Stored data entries
* * * * *

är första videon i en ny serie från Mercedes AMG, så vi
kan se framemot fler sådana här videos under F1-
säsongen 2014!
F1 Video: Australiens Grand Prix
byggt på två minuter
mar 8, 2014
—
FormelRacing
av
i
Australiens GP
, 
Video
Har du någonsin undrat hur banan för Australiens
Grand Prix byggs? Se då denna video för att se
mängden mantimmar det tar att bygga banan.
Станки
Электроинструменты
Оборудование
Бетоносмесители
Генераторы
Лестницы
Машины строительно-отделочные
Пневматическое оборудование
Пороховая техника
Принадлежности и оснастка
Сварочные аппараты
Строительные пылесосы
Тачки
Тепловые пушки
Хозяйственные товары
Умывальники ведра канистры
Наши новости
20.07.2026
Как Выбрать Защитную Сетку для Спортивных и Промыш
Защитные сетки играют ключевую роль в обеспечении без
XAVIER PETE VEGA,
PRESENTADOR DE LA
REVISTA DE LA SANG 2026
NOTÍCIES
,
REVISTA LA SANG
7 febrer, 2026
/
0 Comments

* * * * *

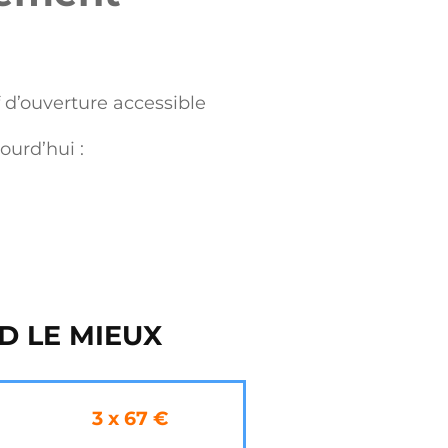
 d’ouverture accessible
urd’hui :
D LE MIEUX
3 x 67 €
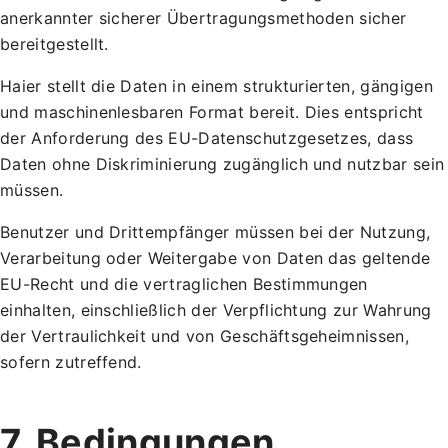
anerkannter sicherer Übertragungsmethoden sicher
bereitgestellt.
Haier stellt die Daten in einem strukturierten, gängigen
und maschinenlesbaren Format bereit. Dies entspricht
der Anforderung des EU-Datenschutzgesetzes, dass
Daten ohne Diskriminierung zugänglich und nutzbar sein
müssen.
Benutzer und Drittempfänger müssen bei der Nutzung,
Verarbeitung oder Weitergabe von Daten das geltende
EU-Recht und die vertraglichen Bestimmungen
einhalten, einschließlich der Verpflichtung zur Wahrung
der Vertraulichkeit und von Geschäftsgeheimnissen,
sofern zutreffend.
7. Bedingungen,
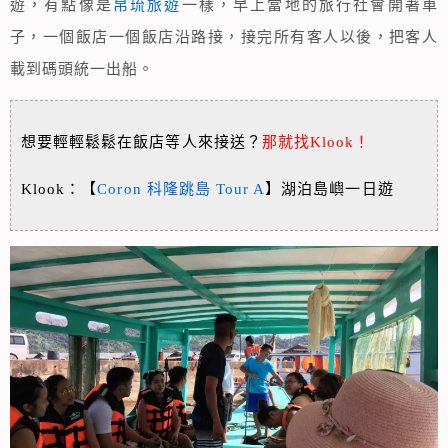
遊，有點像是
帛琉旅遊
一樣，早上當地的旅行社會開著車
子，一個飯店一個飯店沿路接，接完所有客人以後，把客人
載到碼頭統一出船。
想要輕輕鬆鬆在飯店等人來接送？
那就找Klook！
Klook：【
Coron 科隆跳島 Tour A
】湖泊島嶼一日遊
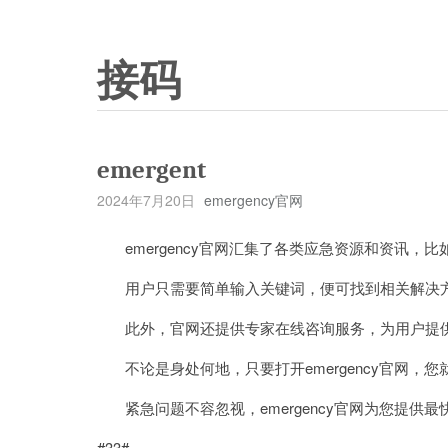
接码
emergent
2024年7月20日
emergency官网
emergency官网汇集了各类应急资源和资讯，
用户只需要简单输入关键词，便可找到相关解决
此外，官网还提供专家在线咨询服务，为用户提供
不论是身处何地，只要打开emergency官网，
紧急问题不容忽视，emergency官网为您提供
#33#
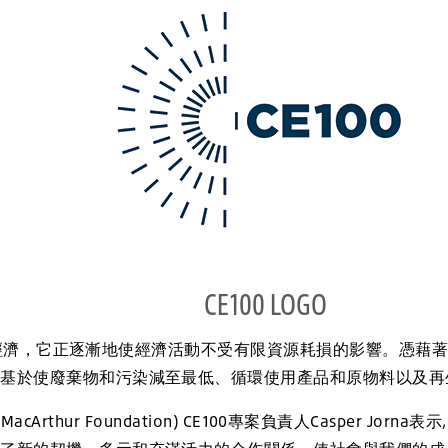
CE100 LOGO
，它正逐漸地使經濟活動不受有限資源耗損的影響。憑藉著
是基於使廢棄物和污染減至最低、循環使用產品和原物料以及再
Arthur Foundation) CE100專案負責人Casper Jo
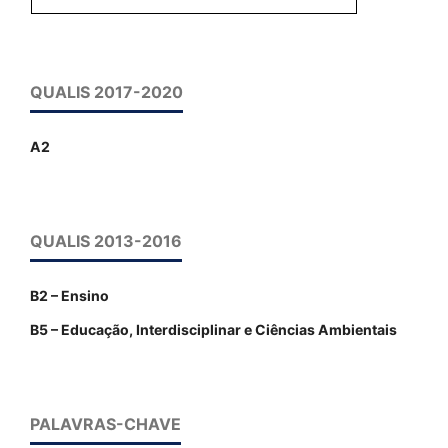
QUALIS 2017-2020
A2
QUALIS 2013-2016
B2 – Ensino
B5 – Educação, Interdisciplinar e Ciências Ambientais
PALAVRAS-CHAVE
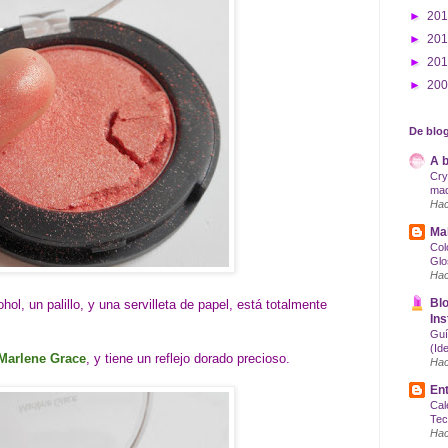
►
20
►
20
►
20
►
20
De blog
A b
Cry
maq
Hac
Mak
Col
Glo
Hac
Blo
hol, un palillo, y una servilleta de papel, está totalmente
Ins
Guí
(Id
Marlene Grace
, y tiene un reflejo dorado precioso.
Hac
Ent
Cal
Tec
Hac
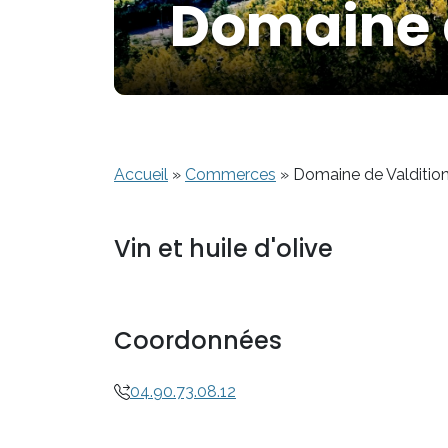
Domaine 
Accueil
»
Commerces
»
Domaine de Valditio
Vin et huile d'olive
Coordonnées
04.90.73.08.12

* * * * *

■ TASK GOAL ■
Gather each line in the material above that contains the string "Australiens". Copy every such line in full.

■ WRITTEN REPLY ■
F1 Video: Australiens Grand Prix
Australiens GP
Har du någonsin undrat hur banan för Australiens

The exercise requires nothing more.